***** TEXT SECTION

Beef farmers across Europe could lose as much as €25bn (£21.5bn) if plans to reduce trade barriers between the European Union and South America go ahead, farm lobbyists have warned.


EU farmers’ organisation COPA-COGECA said the EU’s beef sector faced “total collapse” if a trade deal to give the Mercosur group of South American countries preferential access to EU markets was agreed.

In a study on the impact of the trade deal, COPA said the Mercosur countries of Brazil, Argentina, Uruguay and Paraguay would export more than 1m tonnes of high-quality beef cuts, worth about €16bn (£13.7bn). Further costs of €9bn (£7.7bn) would be incurred due to the indirect effects on the price of beef in Europe.

The EU poultrymeat sector would also be hit, with losses of €6bn (£5.2bn) as a result of the agreement, COPA added.

Highlighting further concerns, the study says there are misgivings about traceability, movement and disease controls and food safety standards among the Mercosur members.

It also claims the trade deal would make it difficult for the EU to reach its targets to reduce carbon emissions.

**********

→ ACTIONS TO TAKE:
1 - According to the article on the EU–Mercosur trade deal, what losses would the EU poultrymeat sector face?
2 - Carry on the article about the EU–Mercosur trade deal and European farmers, picking up after its final sentence.

***** DATA EXCERPTS

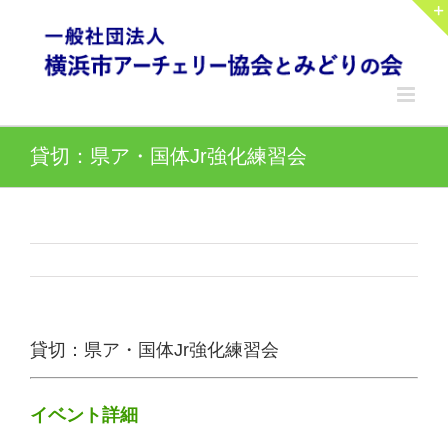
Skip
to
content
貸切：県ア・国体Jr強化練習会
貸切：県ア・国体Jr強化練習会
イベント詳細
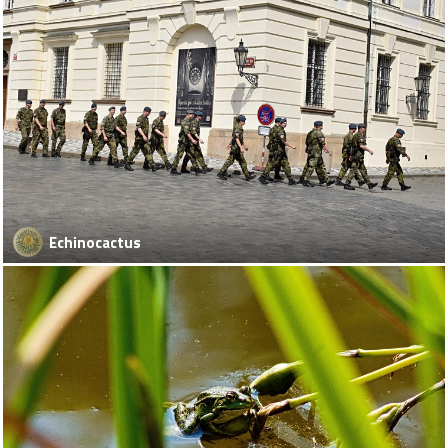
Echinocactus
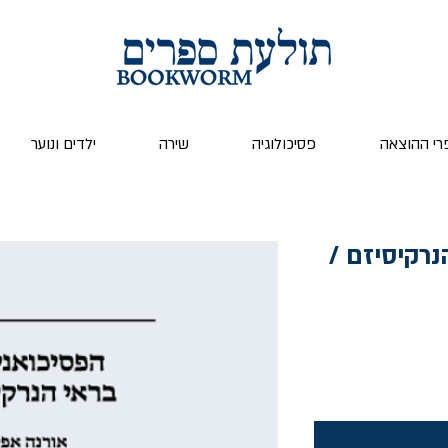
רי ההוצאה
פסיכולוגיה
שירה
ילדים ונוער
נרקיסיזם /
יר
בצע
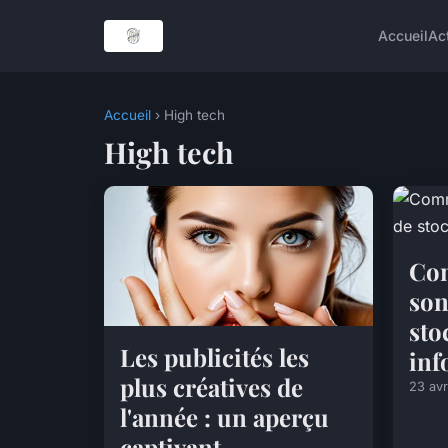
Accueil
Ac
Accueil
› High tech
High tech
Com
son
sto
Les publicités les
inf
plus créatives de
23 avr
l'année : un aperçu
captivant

**********

→ SET OF ANSWERS:
1 - €6bn (£5.2bn)

2 -
The report came ahead of the next round of EU-Mercosur negotiations, scheduled to take place in Brussels later this month (14-18 March). Negotiations began again last year after previous attempts to agree a trade deal collapsed in 2004 and 2006.

The EU Commission has admitted Europe has more to gain from increased access to South American markets for things like telecommunications, financial services and cars, but stands to lose from agricultural imports.

Previous trade estimates had suggested EU agriculture could lose out to the tune of €3-5bn (£2.6-4.3bn) if a deal was struck along the lines of what was on the table when negotiations originally faltered in 2004.